The nearest named color in three reference sources, ranked by perceptual distance (ΔE76 in CIELAB). ΔE < 1 is imperceptible to most viewers; ΔE > 10 is clearly different. When two sources point to the same hex they’re merged into one tile; click any to open that color’s page.

Variations

Click any swatch to explore

Harmonies

Accessibility

Color-vision simulation

How this color appears to viewers with the four major color-vision-deficiency types. Computed via the Machado (2009) physiologically-based model. If a tile matches the original, the color reads the same to that viewer.

#c60540
Original
#4e4b40
Protanopia
#7b703b
Deuteranopia
#da0026
Tritanopia
#323232
Achromatopsia
WCAG contrast

The color used as foreground text against pure white and pure black, with the contrast ratio and WCAG 2.1 grade. Aim for AA (4.5:1) for body text and AA Large (3:1) for 18 pt+ headlines; AAA (7:1) is the gold standard for long-form reading surfaces.

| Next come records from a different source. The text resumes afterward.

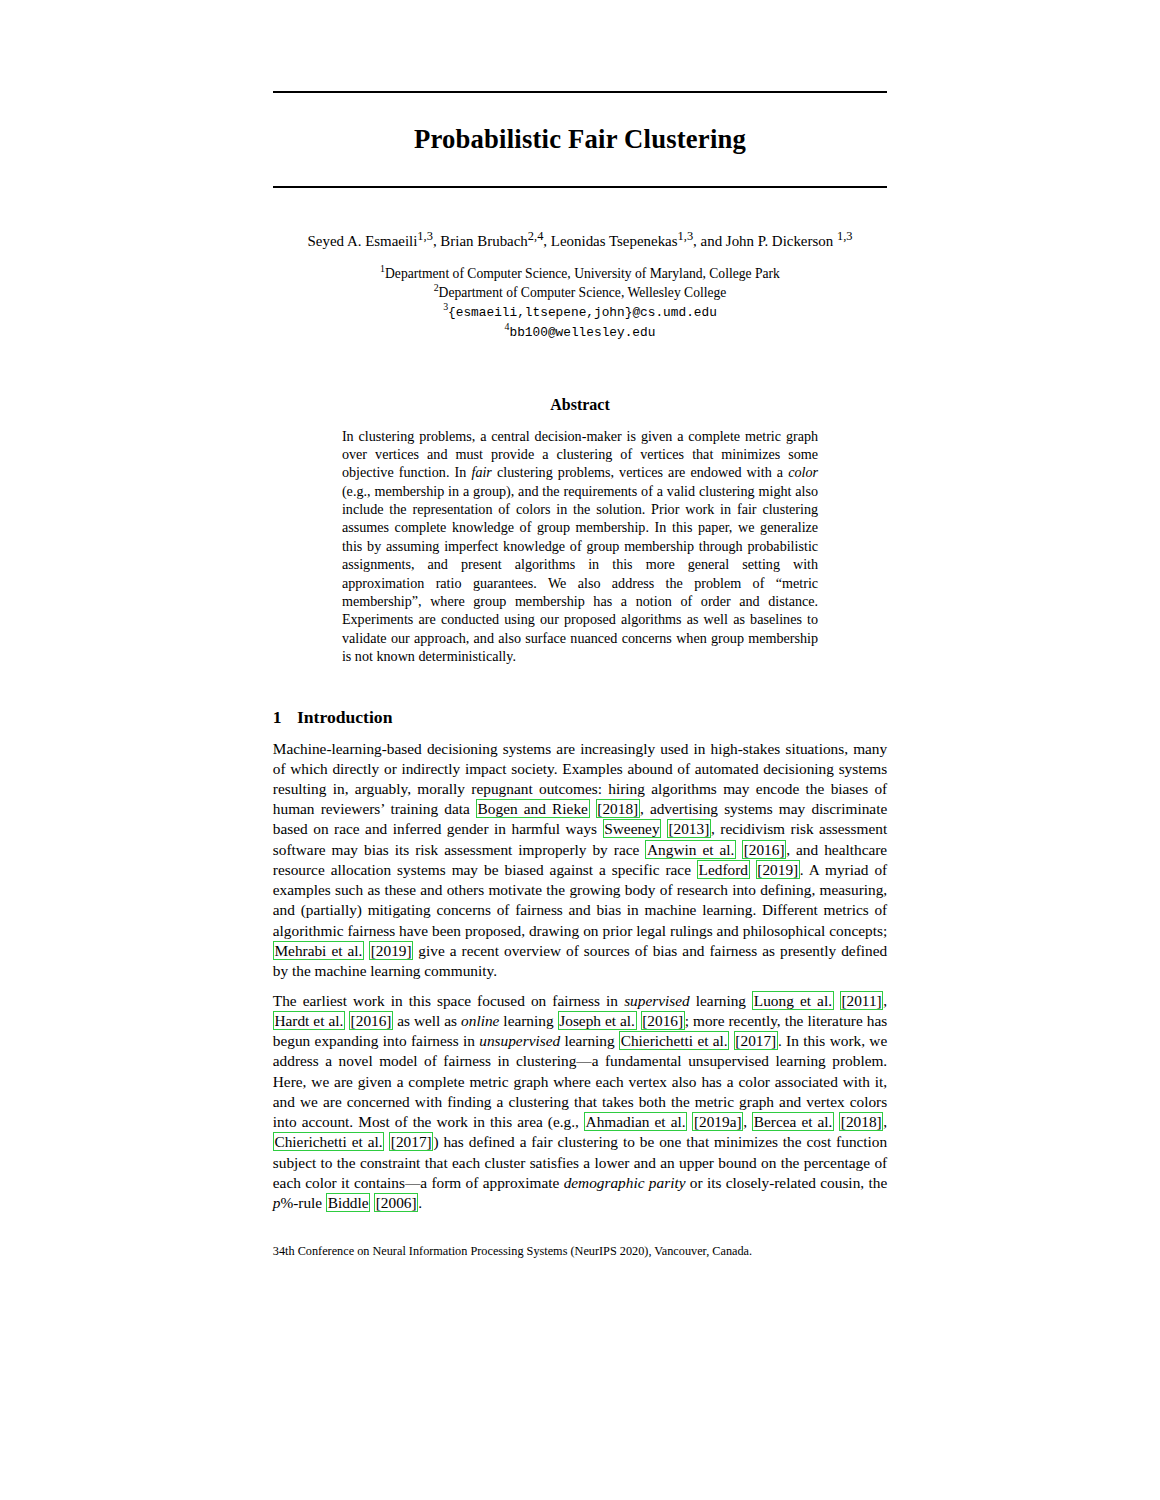Probabilistic Fair Clustering
Seyed A. Esmaeili1,3, Brian Brubach2,4, Leonidas Tsepenekas1,3, and John P. Dickerson 1,3
1Department of Computer Science, University of Maryland, College Park
2Department of Computer Science, Wellesley College
3{esmaeili,ltsepene,john}@cs.umd.edu
4bb100@wellesley.edu
Abstract
In clustering problems, a central decision-maker is given a complete metric graph over vertices and must provide a clustering of vertices that minimizes some objective function. In fair clustering problems, vertices are endowed with a color (e.g., membership in a group), and the requirements of a valid clustering might also include the representation of colors in the solution. Prior work in fair clustering assumes complete knowledge of group membership. In this paper, we generalize this by assuming imperfect knowledge of group membership through probabilistic assignments, and present algorithms in this more general setting with approximation ratio guarantees. We also address the problem of “metric membership”, where group membership has a notion of order and distance. Experiments are conducted using our proposed algorithms as well as baselines to validate our approach, and also surface nuanced concerns when group membership is not known deterministically.
1 Introduction
Machine-learning-based decisioning systems are increasingly used in high-stakes situations, many of which directly or indirectly impact society. Examples abound of automated decisioning systems resulting in, arguably, morally repugnant outcomes: hiring algorithms may encode the biases of human reviewers’ training data Bogen and Rieke [2018], advertising systems may discriminate based on race and inferred gender in harmful ways Sweeney [2013], recidivism risk assessment software may bias its risk assessment improperly by race Angwin et al. [2016], and healthcare resource allocation systems may be biased against a specific race Ledford [2019]. A myriad of examples such as these and others motivate the growing body of research into defining, measuring, and (partially) mitigating concerns of fairness and bias in machine learning. Different metrics of algorithmic fairness have been proposed, drawing on prior legal rulings and philosophical concepts; Mehrabi et al. [2019] give a recent overview of sources of bias and fairness as presently defined by the machine learning community.
The earliest work in this space focused on fairness in supervised learning Luong et al. [2011], Hardt et al. [2016] as well as online learning Joseph et al. [2016]; more recently, the literature has begun expanding into fairness in unsupervised learning Chierichetti et al. [2017]. In this work, we address a novel model of fairness in clustering—a fundamental unsupervised learning problem. Here, we are given a complete metric graph where each vertex also has a color associated with it, and we are concerned with finding a clustering that takes both the metric graph and vertex colors into account. Most of the work in this area (e.g., Ahmadian et al. [2019a], Bercea et al. [2018], Chierichetti et al. [2017]) has defined a fair clustering to be one that minimizes the cost function subject to the constraint that each cluster satisfies a lower and an upper bound on the percentage of each color it contains—a form of approximate demographic parity or its closely-related cousin, the p%-rule Biddle [2006].
34th Conference on Neural Information Processing Systems (NeurIPS 2020), Vancouver, Canada.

The quick brown foxSample body text at normal size. The wcag minimum for body contrast is 4.5:1 (AA) or 7:1 (AAA).
AAon White
6.01:1
The quick brown foxSample body text at normal size. The wcag minimum for body contrast is 4.5:1 (AA) or 7:1 (AAA).
AA Largeon Black
3.50:1

Wide gamut

Display P3 representation

The CSS Color 4 wide-gamut form of this color. Both swatches render the same color on every display — the P3 form only diverges from sRGB when a designer pushes channels outside sRGB's reach.

sRGB hex
sRGB hex
##C60540
Display P3
Display P3
color(display-p3 0.7116 0.1526 0.2635)
P3 has visible headroomOKLCH chroma 0.209

This color is chromatic enough that authoring it as P3 native (instead of clamping to sRGB) gives a perceptibly more saturated render on wide-gamut displays — modern Macs, iPhones, iPads, and most recent OLED laptops.